* Text excerpt
2013 – Week 14
FREE PORK SANDWICH (the Goldenberg Dilemma) has moved into first place. This team was the laughing stock of the league 14 weeks ago when on opening night, they could only manage a +4 in the Florida Scramble. They finished in last place that night with only 3 points and 17 points out of first place. They were mocked, ridiculed and quite frankly an embarrassment to golf league teams everywhere. Their A player, Goldie, demanded to be traded and threatened to sit out the season rather than play with this bunch of misfits ever again. They endured all the jokes including how they’ve been mathematically eliminated after the first week of the season but after losing the first team match play in week 2, they’ve gone on to win the next 10 team matches in a row! Now they sit in first place with a slim 1.5 point lead after defeating the first place #teamname. This is the consummate rags to riches story that gives hope to all mediocre golf teams around the world.
Captain
Just like you can’t choose your parents, you cannot choose your captain however it is critical to have the right man/woman steering the ship. The captain must be informed, experienced, decisive and most of all passionate. It also doesn’t hurt to have an insanely over-inflated handicap.
This goes without saying. FPS leads the league with an 88.5 reliability rating. Also, no FPS member has played their card this season.
Assortment of ethnic backgrounds (Drafting for Diversity)

(Chart analysis listing)

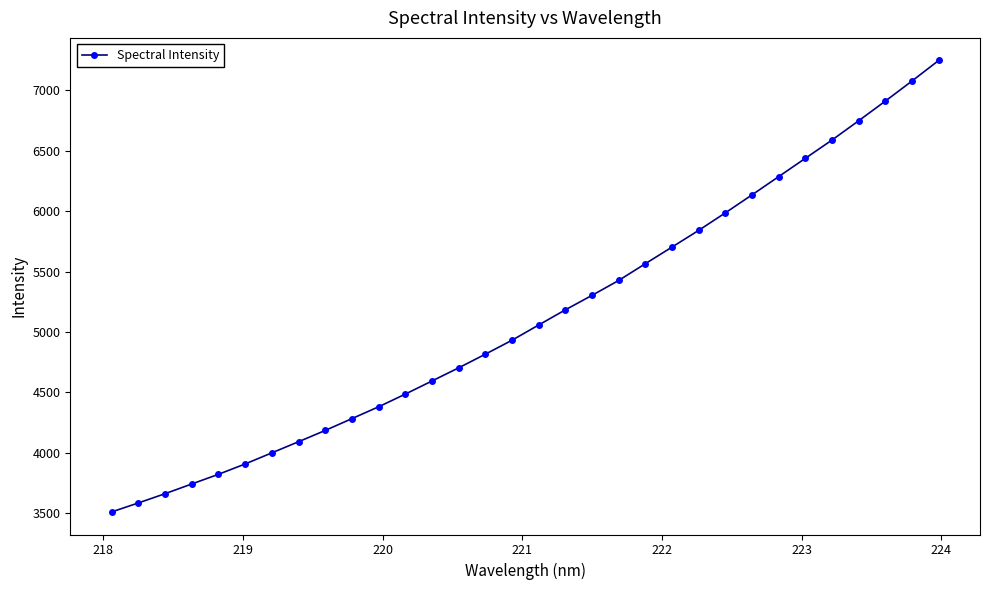

What is the value of the 13th point from the left?

4594.7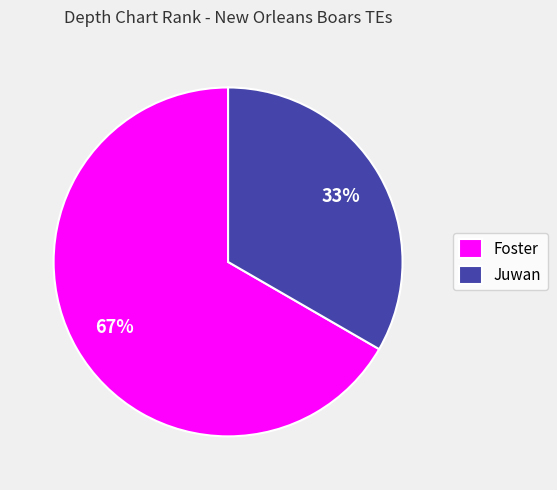

Count the number of slices in the pie.

2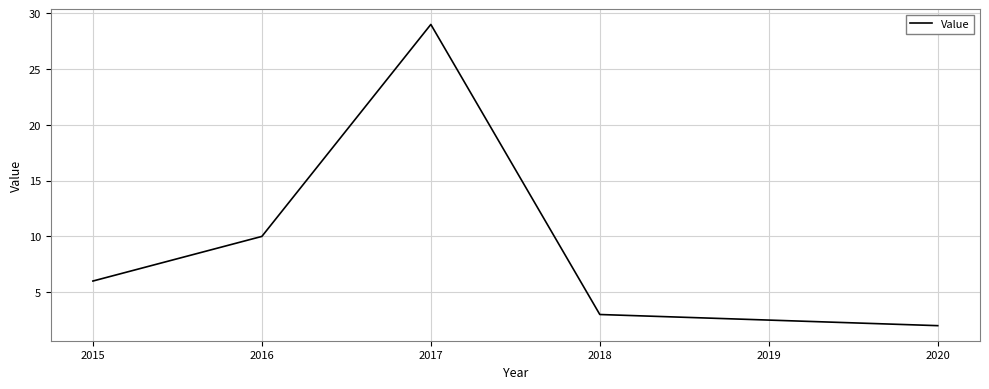

What is the ratio of the value at 2018 to the value at 2016?

0.3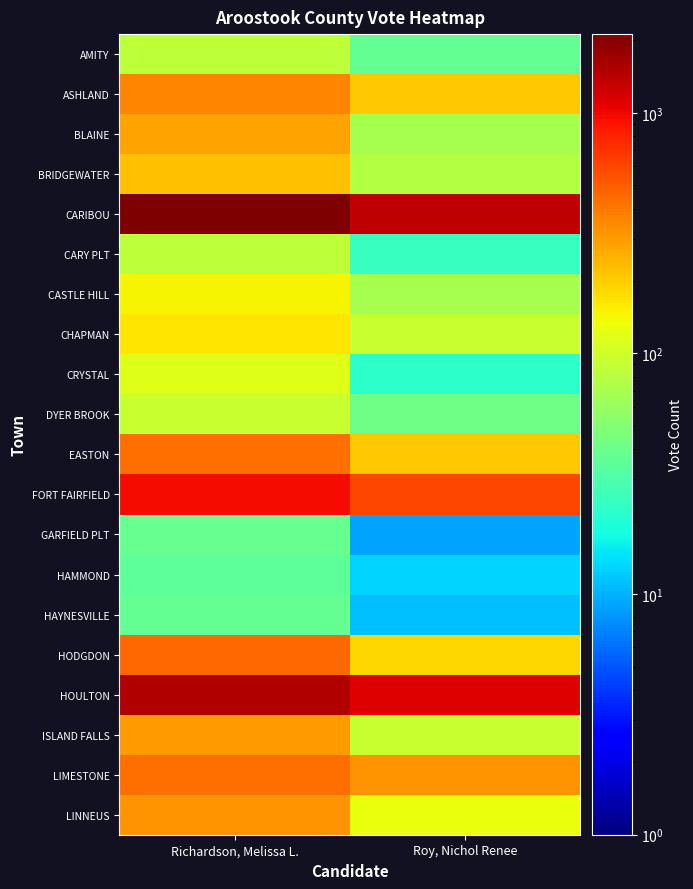

What is the maximum value shown in the chart?

2124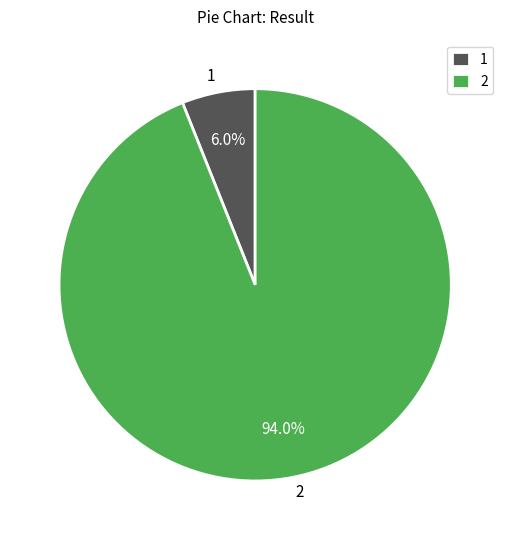

Does 2 represent more than half of the total?

Yes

* Aim of the task
Rewrite the golf league write-up from "This goes without" up to and including "(Drafting for Diversity)", putting "dependability rating" in place of "reliability rating". Use only the golf league write-up, not the listing.

* Task result
This goes without saying. FPS leads the league with an 88.5 dependability rating. Also, no FPS member has played their card this season.
Assortment of ethnic backgrounds (Drafting for Diversity)